* **PASSAGE TO READ**:
★ ★ ★ ★ ★

You have heard about it for sure, it’s one of the hottest technologies of the moment and it’s gaining momentum quickly: the numbers illustrated at DockerConf 2017 are about 14 million Docker hosts, 900 thousands apps, 3300 project contributors, 170 thousands community members and 12 billion images downloaded.
In this series of articles we’d like to introduce the basic concepts in Docker, so to have solid basis before exploring the ample related ecosystem.

The Docker project was born as an internal dotCloud project, a PaaS company, and based on the LXC container runtime. It was introduced to the world in 2013 with an historic demo at PyCon, then released as an open-source project. The following year the support to LXC ceased as its development was slow and not at pace with Docker; Docker started to develop libcontainer (then runc), completely written in Go, with better performances and an improved security level and degree of isolation (between containers). Then it has been a crescendo of sponsorships, investments and general interest that elevated Docker to a de-facto standard.

It’s part of the Open Container Project Foundation, a foundation of the Linux Foundation that regulates the open standards of the container world and includes members like AT&T, AWS, DELL EMC, Cisco, IBM Intel and the likes.

Docker is based on a client-server architecture; the client communicates with the dockerd daemon which generates, runs and distributes containers. They can run on the same host or on different systems, in this case the client communicates with the daemon by means of REST APIs, Unix socket or network interface. A registry contains images; Docker Hub is a public Cloud registry, Docker Registry is a private, on-premises registry.

 

docker architecture

Docker Engine is the client-server application that manages these components.

docker engine

Container vs VM

Docker is about container, a virtualization concept whose roots lay back in time (the first implementation is chroot in Unix, 1983), but it’s only recently that it gained a solid development and momentum, and a number of implementations of the technology guaranteed its success.

★ ★ ★ ★ ★

* **EXTRACTED INFORMATION**:
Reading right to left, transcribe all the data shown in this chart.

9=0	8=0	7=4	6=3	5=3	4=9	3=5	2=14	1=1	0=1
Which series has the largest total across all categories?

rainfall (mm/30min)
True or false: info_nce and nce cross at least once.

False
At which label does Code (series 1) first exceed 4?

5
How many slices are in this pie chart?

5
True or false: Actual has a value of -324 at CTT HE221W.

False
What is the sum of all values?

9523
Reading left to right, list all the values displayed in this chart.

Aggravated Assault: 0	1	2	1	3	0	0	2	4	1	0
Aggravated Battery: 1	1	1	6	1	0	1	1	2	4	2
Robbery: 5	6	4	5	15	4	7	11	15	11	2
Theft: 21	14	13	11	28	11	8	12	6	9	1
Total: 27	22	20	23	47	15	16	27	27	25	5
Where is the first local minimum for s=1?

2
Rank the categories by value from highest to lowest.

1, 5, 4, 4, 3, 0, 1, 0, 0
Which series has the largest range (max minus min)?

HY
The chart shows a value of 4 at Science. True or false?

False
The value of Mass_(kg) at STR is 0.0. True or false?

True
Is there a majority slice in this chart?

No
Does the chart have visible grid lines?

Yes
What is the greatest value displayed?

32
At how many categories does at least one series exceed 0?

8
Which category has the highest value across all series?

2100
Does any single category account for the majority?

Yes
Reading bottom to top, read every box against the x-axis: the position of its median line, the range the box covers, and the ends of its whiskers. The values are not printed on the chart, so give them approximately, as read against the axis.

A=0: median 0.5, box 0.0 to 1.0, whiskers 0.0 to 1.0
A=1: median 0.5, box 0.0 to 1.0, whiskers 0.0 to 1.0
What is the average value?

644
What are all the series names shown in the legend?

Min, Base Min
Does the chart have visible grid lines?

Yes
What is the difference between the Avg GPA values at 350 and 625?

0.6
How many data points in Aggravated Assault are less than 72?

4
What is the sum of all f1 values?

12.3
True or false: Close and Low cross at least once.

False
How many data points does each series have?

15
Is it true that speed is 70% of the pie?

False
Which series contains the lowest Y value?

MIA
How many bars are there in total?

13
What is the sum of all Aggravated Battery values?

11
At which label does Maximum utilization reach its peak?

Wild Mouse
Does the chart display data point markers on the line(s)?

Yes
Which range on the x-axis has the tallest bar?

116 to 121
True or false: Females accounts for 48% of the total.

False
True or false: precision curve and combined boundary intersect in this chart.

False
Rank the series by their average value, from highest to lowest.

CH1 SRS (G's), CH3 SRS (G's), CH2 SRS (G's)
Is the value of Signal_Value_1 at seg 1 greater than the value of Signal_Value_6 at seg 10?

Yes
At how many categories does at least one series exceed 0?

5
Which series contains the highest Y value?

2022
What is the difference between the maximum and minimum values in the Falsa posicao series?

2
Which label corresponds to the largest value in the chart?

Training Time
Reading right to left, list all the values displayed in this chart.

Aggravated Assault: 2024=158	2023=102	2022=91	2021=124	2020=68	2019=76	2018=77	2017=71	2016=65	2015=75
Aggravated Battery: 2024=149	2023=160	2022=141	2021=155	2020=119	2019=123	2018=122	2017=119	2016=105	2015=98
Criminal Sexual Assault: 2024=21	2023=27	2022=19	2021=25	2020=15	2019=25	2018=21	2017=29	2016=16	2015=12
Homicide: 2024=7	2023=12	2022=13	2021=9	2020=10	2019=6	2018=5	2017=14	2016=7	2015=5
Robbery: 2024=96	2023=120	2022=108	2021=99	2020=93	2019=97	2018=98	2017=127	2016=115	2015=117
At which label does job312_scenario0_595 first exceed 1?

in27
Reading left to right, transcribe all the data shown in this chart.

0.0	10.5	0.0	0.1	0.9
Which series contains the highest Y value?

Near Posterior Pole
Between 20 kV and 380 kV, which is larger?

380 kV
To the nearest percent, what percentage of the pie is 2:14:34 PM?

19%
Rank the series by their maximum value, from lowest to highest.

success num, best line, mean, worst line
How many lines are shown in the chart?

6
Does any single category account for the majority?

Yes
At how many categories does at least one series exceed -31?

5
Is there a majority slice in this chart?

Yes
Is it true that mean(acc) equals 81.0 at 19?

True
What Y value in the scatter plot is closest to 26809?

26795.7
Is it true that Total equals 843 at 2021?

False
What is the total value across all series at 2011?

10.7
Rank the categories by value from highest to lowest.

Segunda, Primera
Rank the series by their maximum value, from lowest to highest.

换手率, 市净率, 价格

★ ★ ★ ★ ★

* **WHAT YOU NEED TO DO**: Pick up the article on Docker where it stops and write the next part. The lines that come after the Docker article are separate material and have no connection to it.

* **ANSWER SECTION**:
Containers (CT) and virtual machines (VM) are conceptually different, yet the user experience is almost the same in several circumstances.
A VM recreates a whole operating system, including kernel emulation and user-space. The use of computational resources is intensive and the running state is the result of a hard-to-replicate combination of dependencies, system states and runtimes.

docker vm

On the other hand, a CT emulates just the user-space but not the kernel, for which is used the one of the underlying hypervisor. Consequently, and strictly speaking, containers can be only Linux and not Windows, macOS or *BSD (which has as a similar virtualization paradigm) like in a virtual machine. Each CT just has code, dependencies and settings needed to run the application they are deployed for, the kernel is shared with the underlying operating system.

docker container rm

The advantages of this paradigm are essentially two. The first one is about the computational needed for virtualizing: a CT needs enough to recreate the user-space, thus resulting in a lesser overhead that kernel-complete emulation. Therefore the size of a CT is contained too, as kernel, apps and libraries that are provided by a complete operating system (as in a VM) and are not actually used, are not present. The second advantage is about compatibility and portability of container, which is exemplified by the “Build, Ship and Run Any App, Anywhere” motto.

In facts, the images containers are built from need just Docker to be used, and as Docker is available for several operating systems and architecture, it follows that containers are an host-agnostic technology. So code can be written on Windows and then run on Linux thanks to the portability that is guaranteed by Docker; and as the actual state of the container can be replicated quite easily, compatibility issues disappear too.

All in all, containers are not just “virtual machines that boot up quicker”, they open the doors to the micro-services paradigm, which is a deployment concept where monolith services are substituted by several atomic services, micro-services indeed.
Docker encompasses this idea providing, let’s say, an instance for the web server, an instance for the database and an instance for the scripting language instead of a single, big LAMP stack virtual machine.
The advantages brought by micro-services are plenty and require a complete, separate article; however this paradigm is not the winning one in all cases: each one must be carefully pondered and evaluated.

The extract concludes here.